● **Assigned task**
The entries need to be copied exactly as they stand, images left out.
━━━ Input records
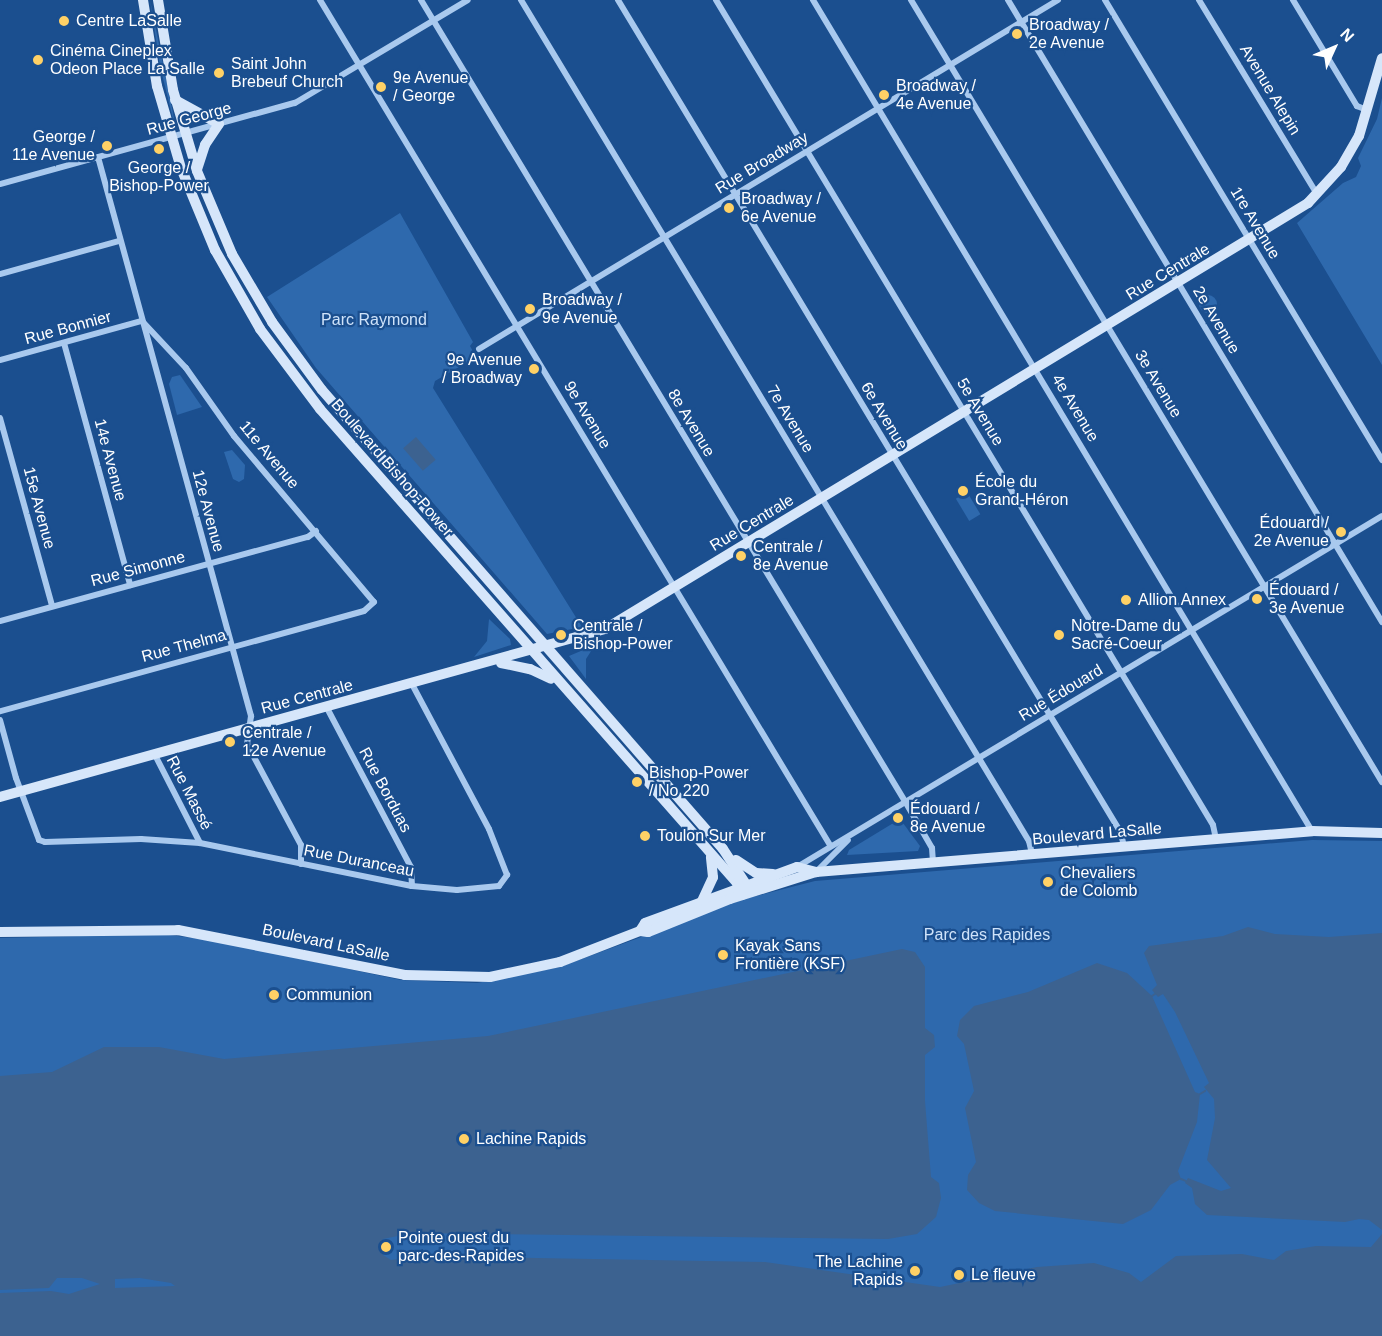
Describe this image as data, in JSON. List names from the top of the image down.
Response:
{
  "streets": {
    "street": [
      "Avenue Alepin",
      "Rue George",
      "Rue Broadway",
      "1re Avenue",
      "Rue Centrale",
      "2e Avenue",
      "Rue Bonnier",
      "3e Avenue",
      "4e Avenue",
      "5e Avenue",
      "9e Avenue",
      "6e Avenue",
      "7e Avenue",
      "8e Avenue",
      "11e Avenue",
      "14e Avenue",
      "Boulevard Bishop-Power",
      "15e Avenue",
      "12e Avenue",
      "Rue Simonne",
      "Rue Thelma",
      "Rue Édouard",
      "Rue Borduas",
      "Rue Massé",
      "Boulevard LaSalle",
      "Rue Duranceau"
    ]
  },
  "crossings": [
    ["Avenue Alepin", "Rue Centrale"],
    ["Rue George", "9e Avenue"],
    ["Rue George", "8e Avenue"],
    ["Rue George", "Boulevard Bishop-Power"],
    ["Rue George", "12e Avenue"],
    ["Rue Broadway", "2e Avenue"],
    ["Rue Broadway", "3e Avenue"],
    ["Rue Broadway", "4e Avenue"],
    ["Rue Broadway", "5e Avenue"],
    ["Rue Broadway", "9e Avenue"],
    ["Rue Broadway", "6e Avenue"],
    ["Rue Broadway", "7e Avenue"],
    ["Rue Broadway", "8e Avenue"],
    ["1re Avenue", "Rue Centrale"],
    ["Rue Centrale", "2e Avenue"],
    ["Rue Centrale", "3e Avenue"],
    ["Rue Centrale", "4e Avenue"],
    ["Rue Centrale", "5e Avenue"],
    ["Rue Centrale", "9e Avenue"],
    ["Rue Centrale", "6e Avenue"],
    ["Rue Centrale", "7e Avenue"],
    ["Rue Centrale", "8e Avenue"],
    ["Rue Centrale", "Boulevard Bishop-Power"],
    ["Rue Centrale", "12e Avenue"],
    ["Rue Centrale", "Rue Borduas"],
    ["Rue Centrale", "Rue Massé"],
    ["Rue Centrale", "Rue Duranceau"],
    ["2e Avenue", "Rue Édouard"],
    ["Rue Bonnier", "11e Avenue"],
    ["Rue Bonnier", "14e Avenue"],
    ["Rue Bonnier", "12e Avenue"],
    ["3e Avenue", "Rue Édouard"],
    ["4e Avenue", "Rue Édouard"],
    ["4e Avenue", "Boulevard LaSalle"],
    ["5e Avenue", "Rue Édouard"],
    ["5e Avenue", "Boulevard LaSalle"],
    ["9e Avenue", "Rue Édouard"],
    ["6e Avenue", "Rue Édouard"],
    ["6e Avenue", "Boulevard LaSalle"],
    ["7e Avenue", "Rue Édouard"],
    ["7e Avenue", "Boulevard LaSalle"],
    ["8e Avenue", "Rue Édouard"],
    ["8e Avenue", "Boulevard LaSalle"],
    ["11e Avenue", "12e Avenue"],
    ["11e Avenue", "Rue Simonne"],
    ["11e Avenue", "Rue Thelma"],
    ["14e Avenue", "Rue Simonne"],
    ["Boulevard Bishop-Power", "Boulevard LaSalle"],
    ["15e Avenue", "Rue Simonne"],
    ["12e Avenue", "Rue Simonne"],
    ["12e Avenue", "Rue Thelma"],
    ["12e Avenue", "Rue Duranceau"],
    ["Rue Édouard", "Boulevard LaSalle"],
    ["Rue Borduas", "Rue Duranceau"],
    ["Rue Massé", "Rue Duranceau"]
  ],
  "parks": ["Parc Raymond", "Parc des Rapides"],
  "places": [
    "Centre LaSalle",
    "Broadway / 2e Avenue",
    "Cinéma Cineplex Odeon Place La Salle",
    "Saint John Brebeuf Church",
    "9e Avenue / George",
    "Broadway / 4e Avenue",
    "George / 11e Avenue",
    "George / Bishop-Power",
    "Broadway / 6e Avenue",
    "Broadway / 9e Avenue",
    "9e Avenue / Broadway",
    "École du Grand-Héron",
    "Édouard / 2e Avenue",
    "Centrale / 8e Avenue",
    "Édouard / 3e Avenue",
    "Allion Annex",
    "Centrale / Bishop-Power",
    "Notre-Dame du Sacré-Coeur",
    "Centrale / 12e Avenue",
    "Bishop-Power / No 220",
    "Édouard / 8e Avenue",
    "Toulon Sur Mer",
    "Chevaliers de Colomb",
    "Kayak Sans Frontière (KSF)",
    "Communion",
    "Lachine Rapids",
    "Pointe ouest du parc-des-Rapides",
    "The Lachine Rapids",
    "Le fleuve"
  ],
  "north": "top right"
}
━━━━━━
● **Your response**
Describe this image as data, in JSON. List names from the top of the image down.
Response:
{
  "streets": {
    "street": [
      "Avenue Alepin",
      "Rue George",
      "Rue Broadway",
      "1re Avenue",
      "Rue Centrale",
      "2e Avenue",
      "Rue Bonnier",
      "3e Avenue",
      "4e Avenue",
      "5e Avenue",
      "9e Avenue",
      "6e Avenue",
      "7e Avenue",
      "8e Avenue",
      "11e Avenue",
      "14e Avenue",
      "Boulevard Bishop-Power",
      "15e Avenue",
      "12e Avenue",
      "Rue Simonne",
      "Rue Thelma",
      "Rue Édouard",
      "Rue Borduas",
      "Rue Massé",
      "Boulevard LaSalle",
      "Rue Duranceau"
    ]
  },
  "crossings": [
    ["Avenue Alepin", "Rue Centrale"],
    ["Rue George", "9e Avenue"],
    ["Rue George", "8e Avenue"],
    ["Rue George", "Boulevard Bishop-Power"],
    ["Rue George", "12e Avenue"],
    ["Rue Broadway", "2e Avenue"],
    ["Rue Broadway", "3e Avenue"],
    ["Rue Broadway", "4e Avenue"],
    ["Rue Broadway", "5e Avenue"],
    ["Rue Broadway", "9e Avenue"],
    ["Rue Broadway", "6e Avenue"],
    ["Rue Broadway", "7e Avenue"],
    ["Rue Broadway", "8e Avenue"],
    ["1re Avenue", "Rue Centrale"],
    ["Rue Centrale", "2e Avenue"],
    ["Rue Centrale", "3e Avenue"],
    ["Rue Centrale", "4e Avenue"],
    ["Rue Centrale", "5e Avenue"],
    ["Rue Centrale", "9e Avenue"],
    ["Rue Centrale", "6e Avenue"],
    ["Rue Centrale", "7e Avenue"],
    ["Rue Centrale", "8e Avenue"],
    ["Rue Centrale", "Boulevard Bishop-Power"],
    ["Rue Centrale", "12e Avenue"],
    ["Rue Centrale", "Rue Borduas"],
    ["Rue Centrale", "Rue Massé"],
    ["Rue Centrale", "Rue Duranceau"],
    ["2e Avenue", "Rue Édouard"],
    ["Rue Bonnier", "11e Avenue"],
    ["Rue Bonnier", "14e Avenue"],
    ["Rue Bonnier", "12e Avenue"],
    ["3e Avenue", "Rue Édouard"],
    ["4e Avenue", "Rue Édouard"],
    ["4e Avenue", "Boulevard LaSalle"],
    ["5e Avenue", "Rue Édouard"],
    ["5e Avenue", "Boulevard LaSalle"],
    ["9e Avenue", "Rue Édouard"],
    ["6e Avenue", "Rue Édouard"],
    ["6e Avenue", "Boulevard LaSalle"],
    ["7e Avenue", "Rue Édouard"],
    ["7e Avenue", "Boulevard LaSalle"],
    ["8e Avenue", "Rue Édouard"],
    ["8e Avenue", "Boulevard LaSalle"],
    ["11e Avenue", "12e Avenue"],
    ["11e Avenue", "Rue Simonne"],
    ["11e Avenue", "Rue Thelma"],
    ["14e Avenue", "Rue Simonne"],
    ["Boulevard Bishop-Power", "Boulevard LaSalle"],
    ["15e Avenue", "Rue Simonne"],
    ["12e Avenue", "Rue Simonne"],
    ["12e Avenue", "Rue Thelma"],
    ["12e Avenue", "Rue Duranceau"],
    ["Rue Édouard", "Boulevard LaSalle"],
    ["Rue Borduas", "Rue Duranceau"],
    ["Rue Massé", "Rue Duranceau"]
  ],
  "parks": ["Parc Raymond", "Parc des Rapides"],
  "places": [
    "Centre LaSalle",
    "Broadway / 2e Avenue",
    "Cinéma Cineplex Odeon Place La Salle",
    "Saint John Brebeuf Church",
    "9e Avenue / George",
    "Broadway / 4e Avenue",
    "George / 11e Avenue",
    "George / Bishop-Power",
    "Broadway / 6e Avenue",
    "Broadway / 9e Avenue",
    "9e Avenue / Broadway",
    "École du Grand-Héron",
    "Édouard / 2e Avenue",
    "Centrale / 8e Avenue",
    "Édouard / 3e Avenue",
    "Allion Annex",
    "Centrale / Bishop-Power",
    "Notre-Dame du Sacré-Coeur",
    "Centrale / 12e Avenue",
    "Bishop-Power / No 220",
    "Édouard / 8e Avenue",
    "Toulon Sur Mer",
    "Chevaliers de Colomb",
    "Kayak Sans Frontière (KSF)",
    "Communion",
    "Lachine Rapids",
    "Pointe ouest du parc-des-Rapides",
    "The Lachine Rapids",
    "Le fleuve"
  ],
  "north": "top right"
}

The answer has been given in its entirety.